There is probably no greater voice describing Texas politics than the late Molly Ivins. Using her sharp wit, she wove tales of just how interesting the Texas political scene and those who represented the people in the lege as she called it. I can only imagine what she would have written in her column about the session of the Texas Legislature that just concluded, but would have been amusing to say the least.
Even if we didn’t pay attention to Rick Perry preening for the cameras and flirting with the Republican rank and file about possibly putting his hat in the ring and make a run for President in 2012, Texas politics has been nothing but interesting since the lege closed up shop and headed home for a couple years. Most of the action on the part of the Democratic Party and their propensity to form a circular firing squad.
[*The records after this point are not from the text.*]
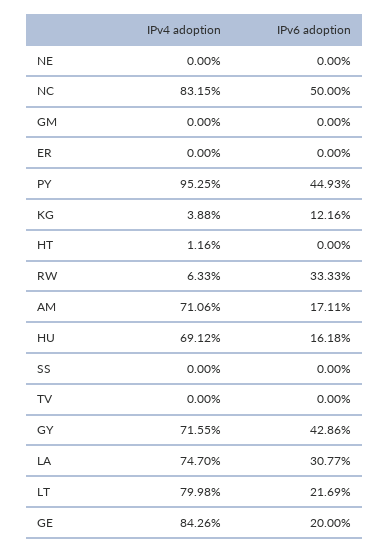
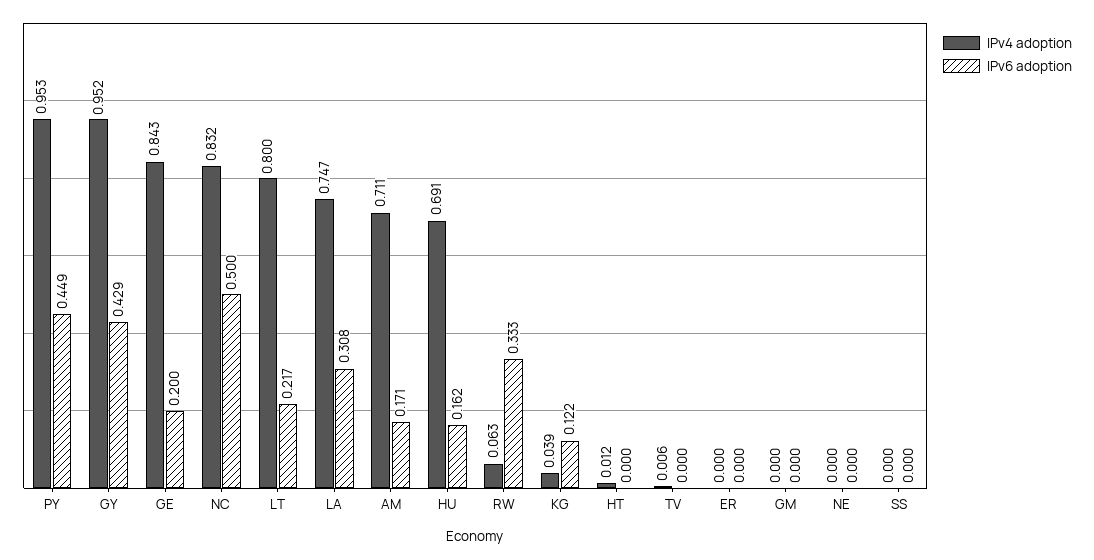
  {
    "IPv4 adoption": {
      "NE": 0,
      "NC": 0.8315,
      "GM": 0,
      "ER": 0,
      "PY": 0.9525,
      "KG": 0.0388,
      "HT": 0.0116,
      "RW": 0.0633,
      "AM": 0.7106,
      "HU": 0.6912,
      "SS": 0,
-     "TV": 0,
+     "TV": 0.006,
-     "GY": 0.7155,
+     "GY": 0.952,
      "LA": 0.747,
      "LT": 0.7998,
      "GE": 0.8426
    },
    "IPv6 adoption": {
      "NE": 0,
      "NC": 0.5,
      "GM": 0,
      "ER": 0,
      "PY": 0.4493,
      "KG": 0.1216,
      "HT": 0,
      "RW": 0.3333,
      "AM": 0.1711,
      "HU": 0.1618,
      "SS": 0,
      "TV": 0,
      "GY": 0.4286,
      "LA": 0.3077,
      "LT": 0.2169,
      "GE": 0.2
    }
  }

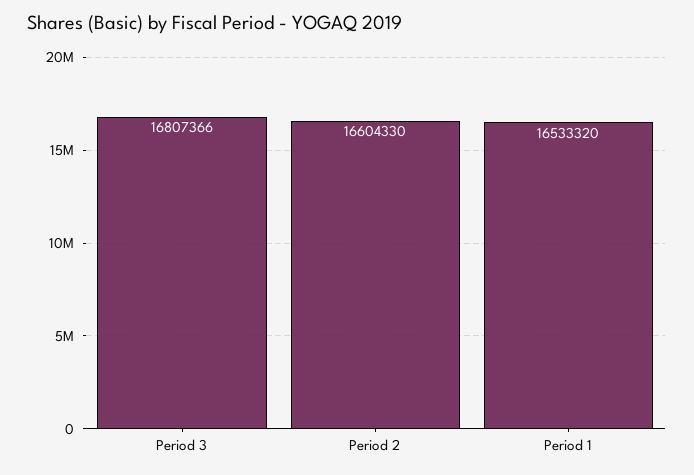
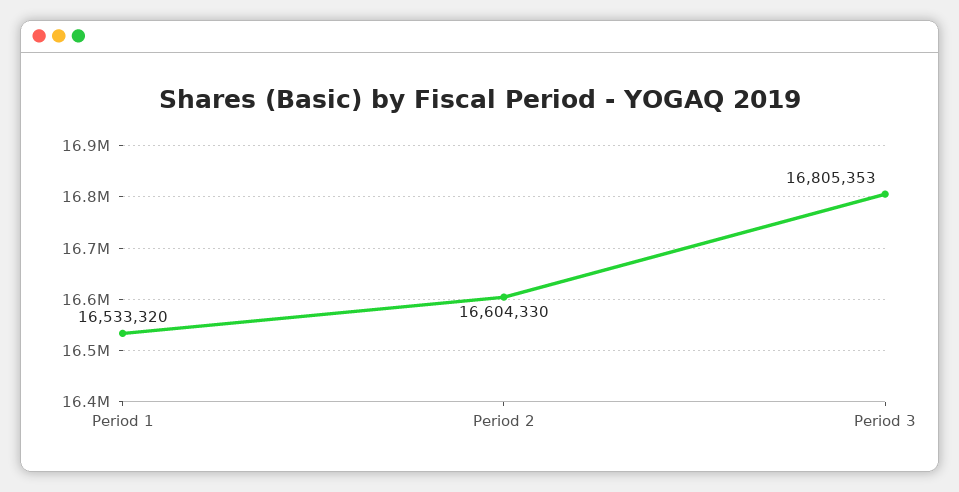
  {
-   "Period 3": 16807366,
+   "Period 3": 16805353,
    "Period 2": 16604330,
    "Period 1": 16533320
  }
Since the days where free wheelin’ Tom DeLay had been spreading Jack Abramoff’s money around, the Republicans in the state of Texas have been trying to get rid of Lloyd Doggett. Lloyd Doggett had been representing the capital city of Austin for many years and was a source of constant irritation to Tom DeLay and the rest of the Texas caucus. His voting record is stellar, getting high marks from NAACP, ACLU, and civil and gay rights organizations. Though probably not on the NRA’s Christmas card list, and that might be what irked Tommy DeLay. Doggett Survived the 2003 redistricting that was supposed to oust him, and now it 2011 the lege was going to try and have at it again.
After the district maps came out Lloyd Doggett became resigned to run in, if the plan is approved, in the newly created 35th district, that stretches from San Antonio through southern Austin along the I-35 Corridor. Now the fun begins.
Joaquin Castro, one of the rising stars of the Texas Democratic Party decides he wants to run for Congress. Does he pick, either of the two incumbent Republicans whose districts include parts of San Antonio? Of course not, he declares to run against the most progressive and solid Dem in the Texas Caucus. The fervor that the Texas Republicans have shown in their efforts to oust Doggett from Congress speaks volumes about good of a Democratic soldier he is. To choose to run against him and make his path to re-election that much more difficulty, is in effect doing the bidding of the Republican party. So instead of keeping a good soldier in Congress and targeting one of your own, the Texas Dems opt for the circular firing squad, results be damned.
Doggett Survived the 2003 redistricting that was supposed to oust him, let us hope a rising Democratic star doesn’t accomplish what Tom DeLay tried to do 8 years ago.